**Task to carry out:** Return exactly the lines from the start of the records below through the line containing "children have a", both ends included, and leave out the pictures.
(Exercise data)
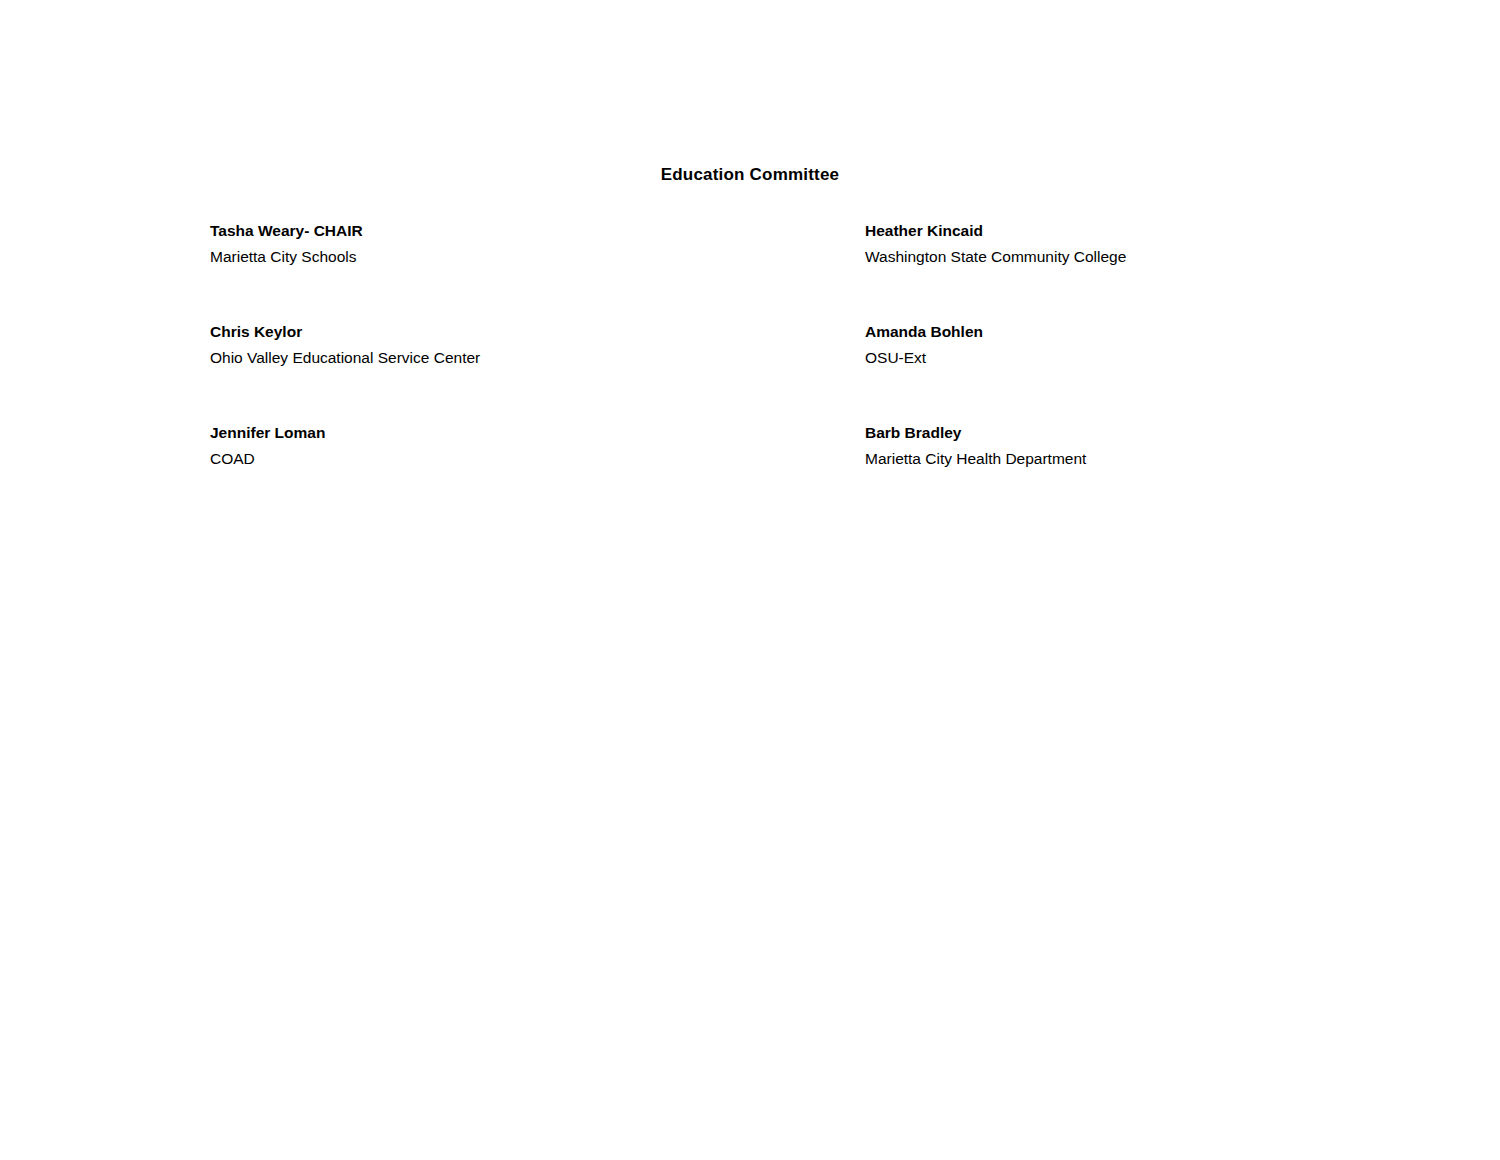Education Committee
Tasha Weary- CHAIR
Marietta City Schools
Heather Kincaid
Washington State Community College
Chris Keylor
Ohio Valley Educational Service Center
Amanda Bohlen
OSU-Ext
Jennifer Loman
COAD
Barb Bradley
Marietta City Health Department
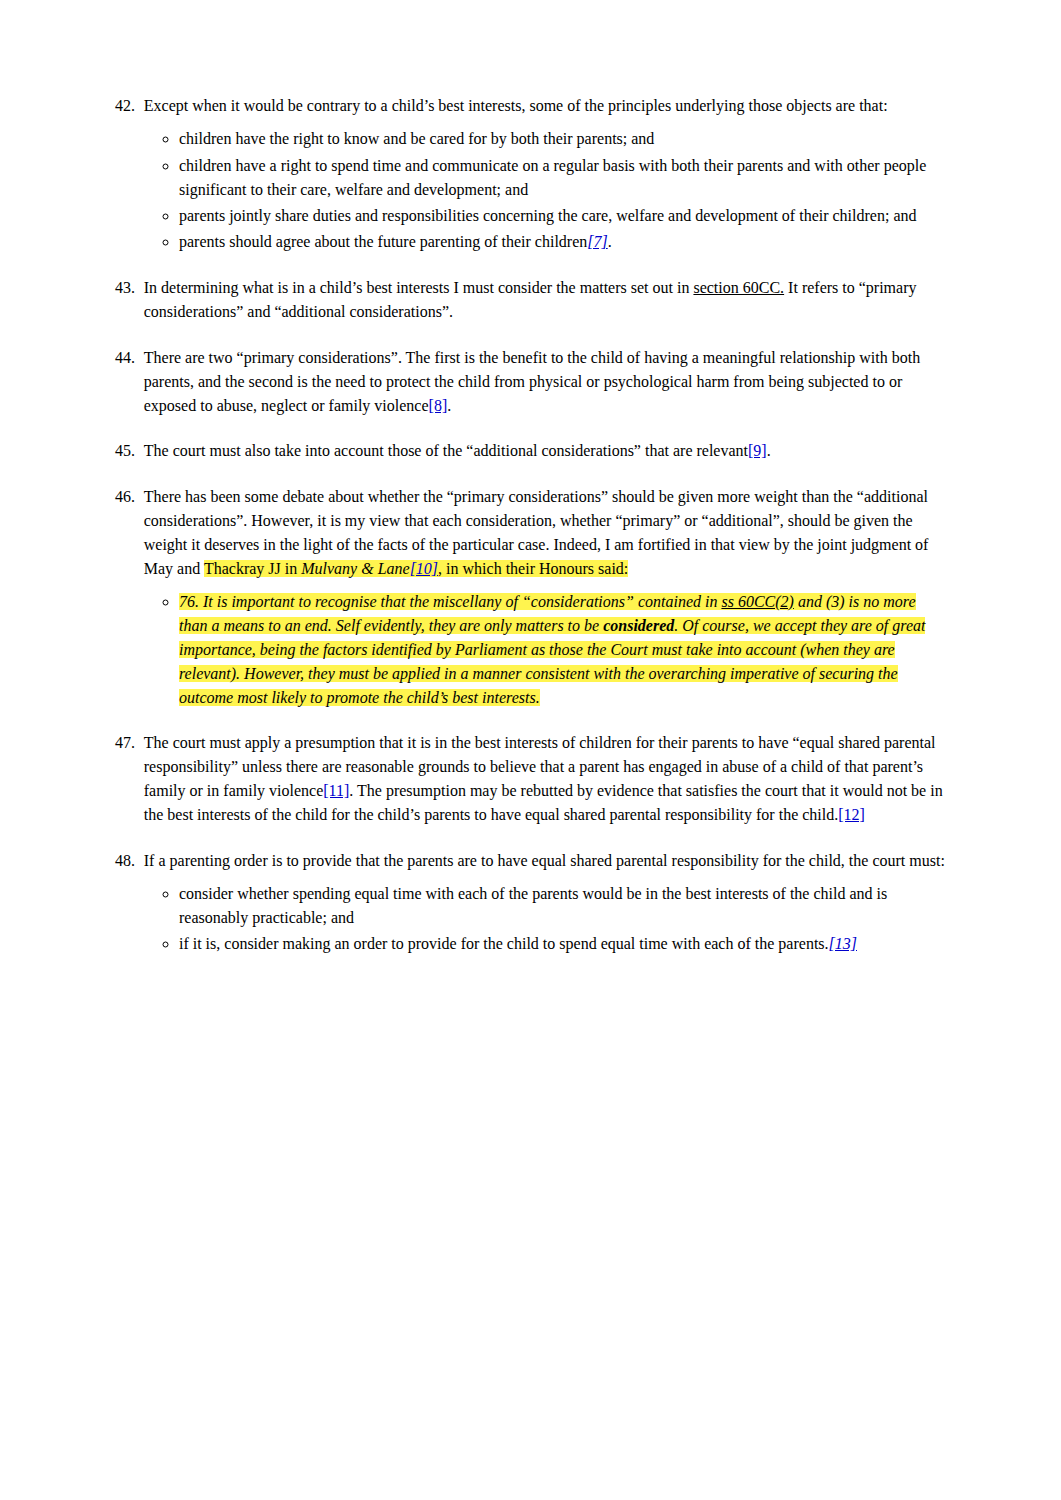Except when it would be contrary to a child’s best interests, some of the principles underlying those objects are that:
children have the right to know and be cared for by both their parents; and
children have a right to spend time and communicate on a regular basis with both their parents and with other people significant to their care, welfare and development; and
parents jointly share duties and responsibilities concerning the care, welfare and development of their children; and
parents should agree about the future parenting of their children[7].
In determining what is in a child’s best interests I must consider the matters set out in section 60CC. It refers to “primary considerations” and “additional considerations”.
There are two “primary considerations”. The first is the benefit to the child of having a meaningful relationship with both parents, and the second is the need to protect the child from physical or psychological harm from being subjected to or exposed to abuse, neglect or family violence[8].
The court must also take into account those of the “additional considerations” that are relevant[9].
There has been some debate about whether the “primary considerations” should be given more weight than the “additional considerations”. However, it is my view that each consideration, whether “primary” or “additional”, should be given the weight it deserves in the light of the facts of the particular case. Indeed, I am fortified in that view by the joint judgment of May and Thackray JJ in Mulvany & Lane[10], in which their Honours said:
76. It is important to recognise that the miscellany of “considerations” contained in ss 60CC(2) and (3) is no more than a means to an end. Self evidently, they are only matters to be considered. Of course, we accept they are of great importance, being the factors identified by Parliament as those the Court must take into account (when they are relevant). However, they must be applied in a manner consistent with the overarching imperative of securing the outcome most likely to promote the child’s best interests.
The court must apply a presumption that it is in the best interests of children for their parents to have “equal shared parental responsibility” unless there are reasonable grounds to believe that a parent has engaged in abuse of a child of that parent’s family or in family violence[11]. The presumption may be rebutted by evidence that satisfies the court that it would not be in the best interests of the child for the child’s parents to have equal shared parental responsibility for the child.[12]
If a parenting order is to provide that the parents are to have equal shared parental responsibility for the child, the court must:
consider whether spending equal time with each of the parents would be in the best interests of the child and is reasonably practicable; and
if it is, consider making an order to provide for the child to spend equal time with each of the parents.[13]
(End Exercise data)
**Answer section:**
Education Committee
Tasha Weary- CHAIR
Marietta City Schools
Heather Kincaid
Washington State Community College
Chris Keylor
Ohio Valley Educational Service Center
Amanda Bohlen
OSU-Ext
Jennifer Loman
COAD
Barb Bradley
Marietta City Health Department
Except when it would be contrary to a child’s best interests, some of the principles underlying those objects are that:
children have the right to know and be cared for by both their parents; and
children have a right to spend time and communicate on a regular basis with both their parents and with other people significant to their care, welfare and development; and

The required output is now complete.